▸ **Exercise**
In the listing below, find the line that contains "Pesagem dinâmica" and the line that contains "ったこれだけではありますが、". Quote both and every line between them, exactly, and nothing more.

+++ Records for this exercise +++

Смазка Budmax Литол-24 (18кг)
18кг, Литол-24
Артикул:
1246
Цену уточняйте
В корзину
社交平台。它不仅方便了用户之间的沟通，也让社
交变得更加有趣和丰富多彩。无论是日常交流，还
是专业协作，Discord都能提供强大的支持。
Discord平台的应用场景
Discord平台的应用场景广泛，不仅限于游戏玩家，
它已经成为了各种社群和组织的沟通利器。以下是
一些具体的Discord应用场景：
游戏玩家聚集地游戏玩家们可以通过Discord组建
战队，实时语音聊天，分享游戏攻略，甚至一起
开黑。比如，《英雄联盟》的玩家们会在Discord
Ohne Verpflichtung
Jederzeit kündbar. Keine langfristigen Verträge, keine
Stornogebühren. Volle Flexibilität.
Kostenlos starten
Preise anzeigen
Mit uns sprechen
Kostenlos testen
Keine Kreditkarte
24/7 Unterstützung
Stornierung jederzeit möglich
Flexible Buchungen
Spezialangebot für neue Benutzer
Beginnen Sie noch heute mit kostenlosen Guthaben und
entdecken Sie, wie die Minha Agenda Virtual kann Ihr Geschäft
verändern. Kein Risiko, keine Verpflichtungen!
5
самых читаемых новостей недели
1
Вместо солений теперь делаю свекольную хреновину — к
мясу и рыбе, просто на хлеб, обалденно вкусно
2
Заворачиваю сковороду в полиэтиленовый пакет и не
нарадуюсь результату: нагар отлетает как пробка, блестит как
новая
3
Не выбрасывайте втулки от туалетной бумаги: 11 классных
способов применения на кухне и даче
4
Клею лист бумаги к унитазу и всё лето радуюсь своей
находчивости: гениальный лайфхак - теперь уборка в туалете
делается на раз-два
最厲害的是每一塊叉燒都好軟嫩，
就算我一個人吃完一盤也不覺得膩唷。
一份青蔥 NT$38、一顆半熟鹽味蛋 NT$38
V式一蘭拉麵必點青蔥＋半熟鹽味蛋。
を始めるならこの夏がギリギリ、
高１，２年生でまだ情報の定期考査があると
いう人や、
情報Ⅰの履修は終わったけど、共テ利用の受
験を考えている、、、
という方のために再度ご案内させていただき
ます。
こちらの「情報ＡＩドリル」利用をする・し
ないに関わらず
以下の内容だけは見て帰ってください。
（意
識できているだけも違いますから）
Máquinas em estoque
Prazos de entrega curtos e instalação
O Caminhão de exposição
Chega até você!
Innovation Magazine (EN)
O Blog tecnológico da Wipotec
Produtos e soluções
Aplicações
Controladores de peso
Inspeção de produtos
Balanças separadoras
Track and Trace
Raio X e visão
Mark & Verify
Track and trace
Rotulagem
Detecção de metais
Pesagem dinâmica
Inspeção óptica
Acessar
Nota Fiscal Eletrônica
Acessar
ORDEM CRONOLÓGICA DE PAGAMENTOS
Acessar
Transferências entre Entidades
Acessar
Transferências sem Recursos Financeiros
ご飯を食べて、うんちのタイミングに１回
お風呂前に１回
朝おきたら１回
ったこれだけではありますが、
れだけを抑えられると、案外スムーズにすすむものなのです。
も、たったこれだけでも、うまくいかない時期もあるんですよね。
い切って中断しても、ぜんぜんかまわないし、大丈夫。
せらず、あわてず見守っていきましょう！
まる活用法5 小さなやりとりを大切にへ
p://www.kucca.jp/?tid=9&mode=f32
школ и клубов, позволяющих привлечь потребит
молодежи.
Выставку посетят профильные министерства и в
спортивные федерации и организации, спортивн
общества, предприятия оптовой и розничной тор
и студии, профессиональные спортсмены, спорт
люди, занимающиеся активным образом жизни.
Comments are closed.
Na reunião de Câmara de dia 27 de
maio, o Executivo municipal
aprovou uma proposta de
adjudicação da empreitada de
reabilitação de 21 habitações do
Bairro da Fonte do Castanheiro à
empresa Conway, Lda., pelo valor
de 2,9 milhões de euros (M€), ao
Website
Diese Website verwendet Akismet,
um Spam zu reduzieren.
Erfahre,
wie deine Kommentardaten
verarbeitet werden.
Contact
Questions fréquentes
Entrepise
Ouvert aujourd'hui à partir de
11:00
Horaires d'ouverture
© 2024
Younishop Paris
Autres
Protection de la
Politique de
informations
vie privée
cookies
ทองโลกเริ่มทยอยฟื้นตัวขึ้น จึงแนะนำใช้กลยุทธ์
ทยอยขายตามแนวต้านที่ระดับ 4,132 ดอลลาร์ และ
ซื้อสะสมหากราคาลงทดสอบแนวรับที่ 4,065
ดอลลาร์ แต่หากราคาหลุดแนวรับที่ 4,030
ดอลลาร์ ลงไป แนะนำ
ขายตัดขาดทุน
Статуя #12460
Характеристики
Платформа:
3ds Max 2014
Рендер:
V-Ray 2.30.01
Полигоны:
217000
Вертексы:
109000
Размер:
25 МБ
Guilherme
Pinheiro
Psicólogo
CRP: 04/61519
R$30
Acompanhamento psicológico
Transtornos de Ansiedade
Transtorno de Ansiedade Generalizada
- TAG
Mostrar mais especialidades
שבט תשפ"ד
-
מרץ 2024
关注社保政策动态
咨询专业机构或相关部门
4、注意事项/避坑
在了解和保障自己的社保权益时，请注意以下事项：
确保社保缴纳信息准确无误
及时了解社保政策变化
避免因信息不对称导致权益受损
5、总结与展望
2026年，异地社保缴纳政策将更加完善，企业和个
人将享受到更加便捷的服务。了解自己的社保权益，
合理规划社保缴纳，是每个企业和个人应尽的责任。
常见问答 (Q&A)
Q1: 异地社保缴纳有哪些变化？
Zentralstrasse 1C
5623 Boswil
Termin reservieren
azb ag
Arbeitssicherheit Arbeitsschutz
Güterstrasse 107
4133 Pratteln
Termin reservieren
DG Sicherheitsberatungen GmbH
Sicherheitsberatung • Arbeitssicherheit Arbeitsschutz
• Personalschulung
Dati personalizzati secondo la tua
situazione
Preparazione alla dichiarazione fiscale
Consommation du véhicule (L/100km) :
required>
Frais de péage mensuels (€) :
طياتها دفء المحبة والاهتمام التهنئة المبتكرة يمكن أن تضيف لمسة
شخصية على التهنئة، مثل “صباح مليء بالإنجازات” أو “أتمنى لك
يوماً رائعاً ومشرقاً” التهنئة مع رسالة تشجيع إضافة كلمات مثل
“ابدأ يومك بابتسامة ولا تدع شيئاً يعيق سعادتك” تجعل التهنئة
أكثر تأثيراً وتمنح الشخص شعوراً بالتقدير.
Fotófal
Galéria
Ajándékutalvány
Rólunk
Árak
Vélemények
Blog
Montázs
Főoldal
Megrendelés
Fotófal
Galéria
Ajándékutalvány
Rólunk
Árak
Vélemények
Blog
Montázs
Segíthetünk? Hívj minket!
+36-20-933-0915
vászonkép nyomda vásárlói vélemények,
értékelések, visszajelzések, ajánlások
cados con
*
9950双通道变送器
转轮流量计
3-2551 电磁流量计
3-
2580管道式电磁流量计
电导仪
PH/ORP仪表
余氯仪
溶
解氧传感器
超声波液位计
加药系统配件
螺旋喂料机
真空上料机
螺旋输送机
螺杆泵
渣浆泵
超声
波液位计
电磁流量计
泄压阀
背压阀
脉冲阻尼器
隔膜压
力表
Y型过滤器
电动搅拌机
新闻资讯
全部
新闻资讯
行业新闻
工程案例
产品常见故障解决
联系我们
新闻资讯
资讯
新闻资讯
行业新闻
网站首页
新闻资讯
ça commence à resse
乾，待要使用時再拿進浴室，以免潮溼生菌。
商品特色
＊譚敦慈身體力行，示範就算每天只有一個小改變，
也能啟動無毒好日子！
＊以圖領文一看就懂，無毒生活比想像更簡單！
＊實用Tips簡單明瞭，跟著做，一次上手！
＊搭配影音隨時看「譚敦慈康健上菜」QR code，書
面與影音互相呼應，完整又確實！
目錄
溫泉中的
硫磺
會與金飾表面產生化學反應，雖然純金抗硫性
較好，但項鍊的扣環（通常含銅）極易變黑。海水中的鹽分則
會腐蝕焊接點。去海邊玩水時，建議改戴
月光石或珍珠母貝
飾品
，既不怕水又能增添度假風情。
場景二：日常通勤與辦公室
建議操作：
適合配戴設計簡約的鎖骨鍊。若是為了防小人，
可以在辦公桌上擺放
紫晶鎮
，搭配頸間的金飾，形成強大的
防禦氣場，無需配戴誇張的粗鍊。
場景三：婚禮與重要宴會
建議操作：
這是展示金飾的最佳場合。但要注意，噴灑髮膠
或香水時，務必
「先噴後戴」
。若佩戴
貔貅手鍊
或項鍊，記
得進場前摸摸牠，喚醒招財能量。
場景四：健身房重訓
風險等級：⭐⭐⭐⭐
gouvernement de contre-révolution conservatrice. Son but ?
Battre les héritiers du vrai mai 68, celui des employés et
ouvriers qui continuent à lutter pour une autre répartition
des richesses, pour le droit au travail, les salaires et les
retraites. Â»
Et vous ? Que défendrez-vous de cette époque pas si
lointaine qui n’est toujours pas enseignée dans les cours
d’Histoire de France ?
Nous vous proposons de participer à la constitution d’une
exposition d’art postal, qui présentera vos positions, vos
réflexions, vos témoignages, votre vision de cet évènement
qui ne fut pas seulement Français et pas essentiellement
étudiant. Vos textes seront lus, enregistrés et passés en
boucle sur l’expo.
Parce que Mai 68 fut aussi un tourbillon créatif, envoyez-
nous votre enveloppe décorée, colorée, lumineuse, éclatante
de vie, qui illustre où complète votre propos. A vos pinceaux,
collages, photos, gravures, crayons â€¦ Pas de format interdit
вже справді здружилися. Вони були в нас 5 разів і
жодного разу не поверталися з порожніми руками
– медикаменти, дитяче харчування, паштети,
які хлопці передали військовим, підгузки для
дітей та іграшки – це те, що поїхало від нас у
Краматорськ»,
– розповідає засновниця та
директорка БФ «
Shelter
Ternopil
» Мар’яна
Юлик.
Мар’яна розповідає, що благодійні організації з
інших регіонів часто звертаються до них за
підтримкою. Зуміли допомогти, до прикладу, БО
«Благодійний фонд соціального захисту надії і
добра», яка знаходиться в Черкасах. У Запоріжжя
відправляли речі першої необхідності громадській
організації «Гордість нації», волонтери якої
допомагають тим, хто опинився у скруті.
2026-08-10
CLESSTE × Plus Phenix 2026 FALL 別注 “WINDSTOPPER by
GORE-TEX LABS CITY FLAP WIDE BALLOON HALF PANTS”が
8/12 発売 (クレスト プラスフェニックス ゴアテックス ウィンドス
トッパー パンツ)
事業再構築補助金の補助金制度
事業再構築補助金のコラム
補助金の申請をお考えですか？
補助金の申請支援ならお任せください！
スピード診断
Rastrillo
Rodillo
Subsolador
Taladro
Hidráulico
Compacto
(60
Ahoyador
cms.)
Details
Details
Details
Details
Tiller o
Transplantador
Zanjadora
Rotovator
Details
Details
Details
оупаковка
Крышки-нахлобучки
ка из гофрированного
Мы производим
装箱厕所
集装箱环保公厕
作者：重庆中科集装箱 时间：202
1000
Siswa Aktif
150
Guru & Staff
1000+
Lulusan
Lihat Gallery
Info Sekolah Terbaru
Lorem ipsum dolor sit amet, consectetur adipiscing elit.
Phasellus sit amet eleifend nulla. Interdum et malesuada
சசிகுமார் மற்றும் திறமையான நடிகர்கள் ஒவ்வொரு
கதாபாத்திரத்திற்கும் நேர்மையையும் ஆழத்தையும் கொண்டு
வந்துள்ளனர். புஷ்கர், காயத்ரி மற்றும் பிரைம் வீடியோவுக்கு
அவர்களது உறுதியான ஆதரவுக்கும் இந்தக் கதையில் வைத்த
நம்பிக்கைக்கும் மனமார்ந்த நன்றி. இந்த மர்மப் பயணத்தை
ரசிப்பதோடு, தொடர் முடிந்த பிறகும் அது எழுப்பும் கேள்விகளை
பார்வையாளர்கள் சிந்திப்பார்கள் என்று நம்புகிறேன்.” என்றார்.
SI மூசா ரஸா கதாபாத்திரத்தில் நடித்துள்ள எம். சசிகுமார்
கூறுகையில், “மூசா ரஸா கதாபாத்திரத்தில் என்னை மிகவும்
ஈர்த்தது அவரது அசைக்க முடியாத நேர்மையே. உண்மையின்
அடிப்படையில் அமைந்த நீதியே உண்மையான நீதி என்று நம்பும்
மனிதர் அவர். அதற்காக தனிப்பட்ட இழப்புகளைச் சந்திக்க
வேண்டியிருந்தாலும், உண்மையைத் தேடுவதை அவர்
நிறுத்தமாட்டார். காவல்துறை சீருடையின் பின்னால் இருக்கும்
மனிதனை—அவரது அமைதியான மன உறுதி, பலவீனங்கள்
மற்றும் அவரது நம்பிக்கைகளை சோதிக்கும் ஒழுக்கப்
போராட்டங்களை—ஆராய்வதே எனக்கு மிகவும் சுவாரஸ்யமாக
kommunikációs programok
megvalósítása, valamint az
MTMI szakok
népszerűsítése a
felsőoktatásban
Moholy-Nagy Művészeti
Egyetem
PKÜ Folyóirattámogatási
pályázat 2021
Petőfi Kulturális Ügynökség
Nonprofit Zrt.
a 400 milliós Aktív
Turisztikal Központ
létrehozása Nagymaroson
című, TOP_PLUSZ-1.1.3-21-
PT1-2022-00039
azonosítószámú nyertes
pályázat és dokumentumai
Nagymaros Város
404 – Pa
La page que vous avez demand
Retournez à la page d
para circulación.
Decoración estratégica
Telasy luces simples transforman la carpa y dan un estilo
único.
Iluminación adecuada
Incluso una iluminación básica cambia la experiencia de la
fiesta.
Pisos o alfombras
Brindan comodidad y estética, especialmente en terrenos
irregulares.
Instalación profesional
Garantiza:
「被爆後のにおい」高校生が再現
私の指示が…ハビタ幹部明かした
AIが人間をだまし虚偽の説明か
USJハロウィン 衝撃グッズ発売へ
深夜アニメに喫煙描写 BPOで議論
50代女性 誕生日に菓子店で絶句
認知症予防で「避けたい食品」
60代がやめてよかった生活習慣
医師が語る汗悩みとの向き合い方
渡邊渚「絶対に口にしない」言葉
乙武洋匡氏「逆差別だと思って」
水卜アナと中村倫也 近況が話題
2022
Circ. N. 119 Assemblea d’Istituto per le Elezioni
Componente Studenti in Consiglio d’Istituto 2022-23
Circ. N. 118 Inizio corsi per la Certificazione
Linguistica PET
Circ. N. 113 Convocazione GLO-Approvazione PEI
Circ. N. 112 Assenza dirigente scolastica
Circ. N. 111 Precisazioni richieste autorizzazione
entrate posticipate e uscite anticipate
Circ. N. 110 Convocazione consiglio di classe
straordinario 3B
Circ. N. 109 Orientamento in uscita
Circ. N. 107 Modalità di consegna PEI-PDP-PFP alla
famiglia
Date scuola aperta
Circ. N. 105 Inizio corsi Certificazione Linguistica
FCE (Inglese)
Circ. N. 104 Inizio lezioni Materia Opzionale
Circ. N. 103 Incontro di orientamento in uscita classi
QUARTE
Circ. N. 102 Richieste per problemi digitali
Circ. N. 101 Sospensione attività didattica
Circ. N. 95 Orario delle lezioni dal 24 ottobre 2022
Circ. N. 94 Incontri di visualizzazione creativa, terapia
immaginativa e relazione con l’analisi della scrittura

+++

▸ **Response to the task**
Pesagem dinâmica
Inspeção óptica
Acessar
Nota Fiscal Eletrônica
Acessar
ORDEM CRONOLÓGICA DE PAGAMENTOS
Acessar
Transferências entre Entidades
Acessar
Transferências sem Recursos Financeiros
ご飯を食べて、うんちのタイミングに１回
お風呂前に１回
朝おきたら１回
ったこれだけではありますが、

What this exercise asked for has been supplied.